Look over the material for the string "this". Copy every line where it turns up.

■ **Material for the task**

────────────────────────────────────────

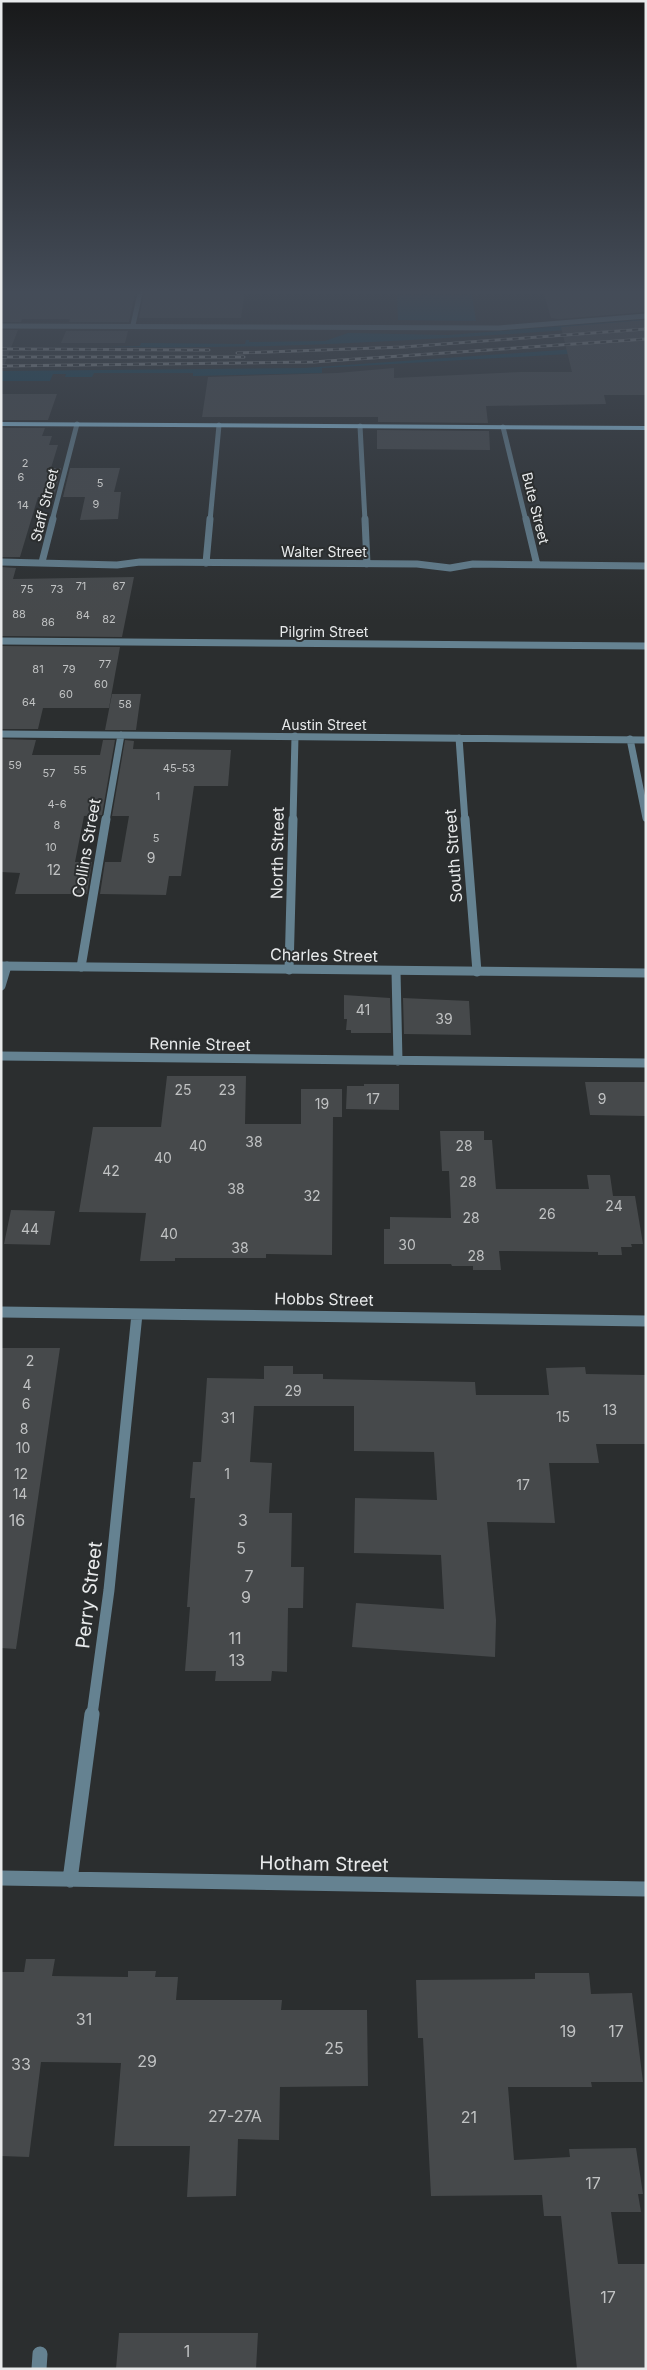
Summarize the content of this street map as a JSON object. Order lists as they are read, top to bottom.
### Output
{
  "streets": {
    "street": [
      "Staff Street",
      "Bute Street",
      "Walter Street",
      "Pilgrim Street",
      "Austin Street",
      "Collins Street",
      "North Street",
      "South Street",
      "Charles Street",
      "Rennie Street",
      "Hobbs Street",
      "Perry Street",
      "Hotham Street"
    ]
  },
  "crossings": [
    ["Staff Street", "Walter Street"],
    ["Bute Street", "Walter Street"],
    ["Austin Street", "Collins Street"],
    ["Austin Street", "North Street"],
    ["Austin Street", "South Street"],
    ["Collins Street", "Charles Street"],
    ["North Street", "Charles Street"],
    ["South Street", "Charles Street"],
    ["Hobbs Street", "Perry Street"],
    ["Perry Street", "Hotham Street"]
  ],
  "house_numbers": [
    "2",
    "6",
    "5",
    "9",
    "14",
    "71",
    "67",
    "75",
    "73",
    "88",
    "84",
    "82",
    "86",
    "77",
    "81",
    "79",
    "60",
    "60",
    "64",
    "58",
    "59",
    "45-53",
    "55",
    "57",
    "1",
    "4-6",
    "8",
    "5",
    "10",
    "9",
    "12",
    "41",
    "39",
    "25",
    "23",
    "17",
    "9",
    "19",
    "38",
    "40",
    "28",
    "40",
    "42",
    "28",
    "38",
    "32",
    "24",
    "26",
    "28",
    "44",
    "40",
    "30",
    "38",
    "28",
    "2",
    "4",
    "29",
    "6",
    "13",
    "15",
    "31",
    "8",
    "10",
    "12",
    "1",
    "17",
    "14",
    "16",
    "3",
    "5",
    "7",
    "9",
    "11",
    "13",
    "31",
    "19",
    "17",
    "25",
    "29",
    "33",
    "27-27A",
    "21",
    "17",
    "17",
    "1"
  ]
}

────────────────────────────────────────

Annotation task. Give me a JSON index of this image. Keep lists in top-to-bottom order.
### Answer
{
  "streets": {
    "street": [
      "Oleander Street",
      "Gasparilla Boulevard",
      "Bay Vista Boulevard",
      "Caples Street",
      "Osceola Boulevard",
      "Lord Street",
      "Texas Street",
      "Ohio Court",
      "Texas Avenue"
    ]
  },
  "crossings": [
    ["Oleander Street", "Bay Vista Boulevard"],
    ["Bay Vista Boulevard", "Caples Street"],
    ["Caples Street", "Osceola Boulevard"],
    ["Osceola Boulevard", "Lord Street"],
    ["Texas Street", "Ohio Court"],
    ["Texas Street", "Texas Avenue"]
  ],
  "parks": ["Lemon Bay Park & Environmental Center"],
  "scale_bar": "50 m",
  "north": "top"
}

────────────────────────────────────────

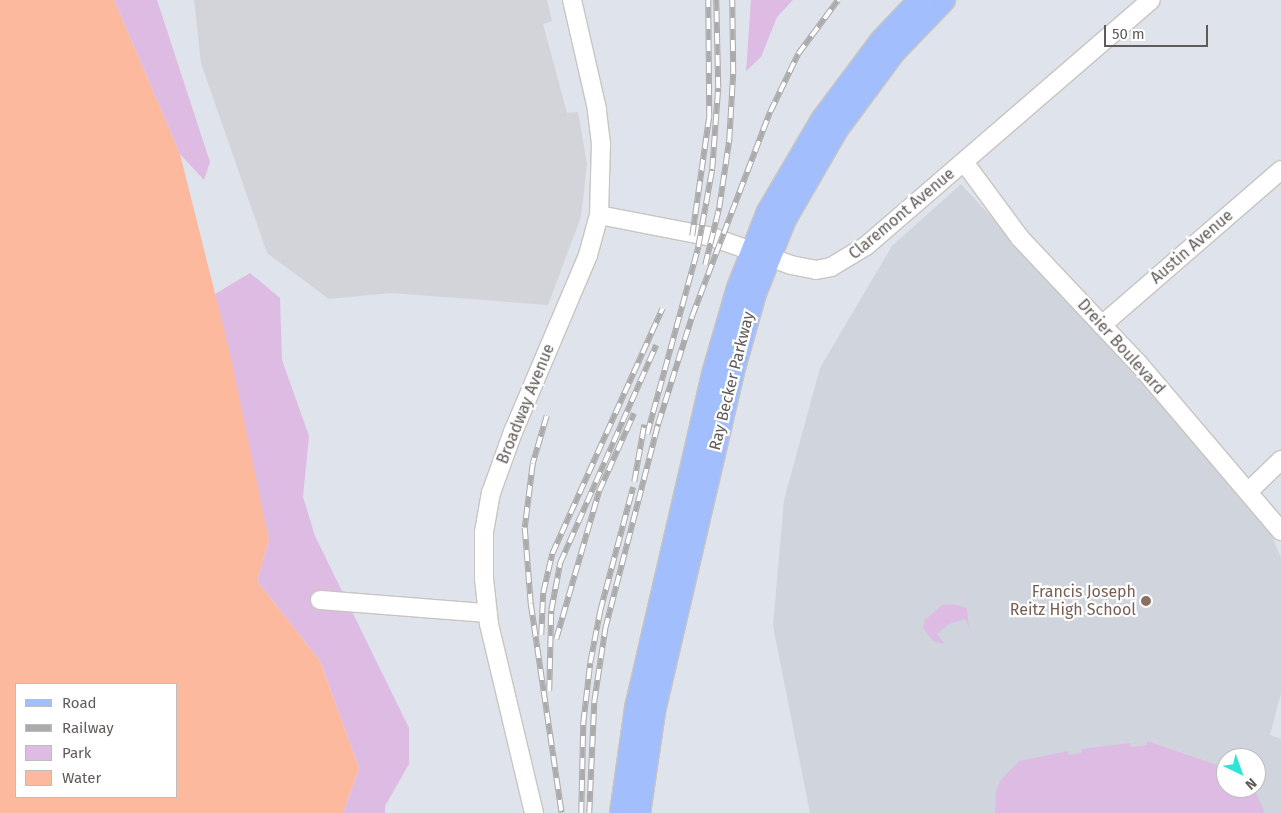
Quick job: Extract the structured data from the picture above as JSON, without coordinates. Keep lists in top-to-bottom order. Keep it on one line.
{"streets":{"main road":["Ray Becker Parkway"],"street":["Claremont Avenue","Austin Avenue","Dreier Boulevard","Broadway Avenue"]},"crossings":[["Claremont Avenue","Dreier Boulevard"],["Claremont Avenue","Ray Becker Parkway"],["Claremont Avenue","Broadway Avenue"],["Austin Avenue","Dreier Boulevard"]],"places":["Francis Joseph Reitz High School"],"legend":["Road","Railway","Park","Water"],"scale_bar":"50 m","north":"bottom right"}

────────────────────────────────────────

■ **Exercise response**
Summarize the content of this street map as a JSON object. Order lists as they are read, top to bottom.
Annotation task. Give me a JSON index of this image. Keep lists in top-to-bottom order.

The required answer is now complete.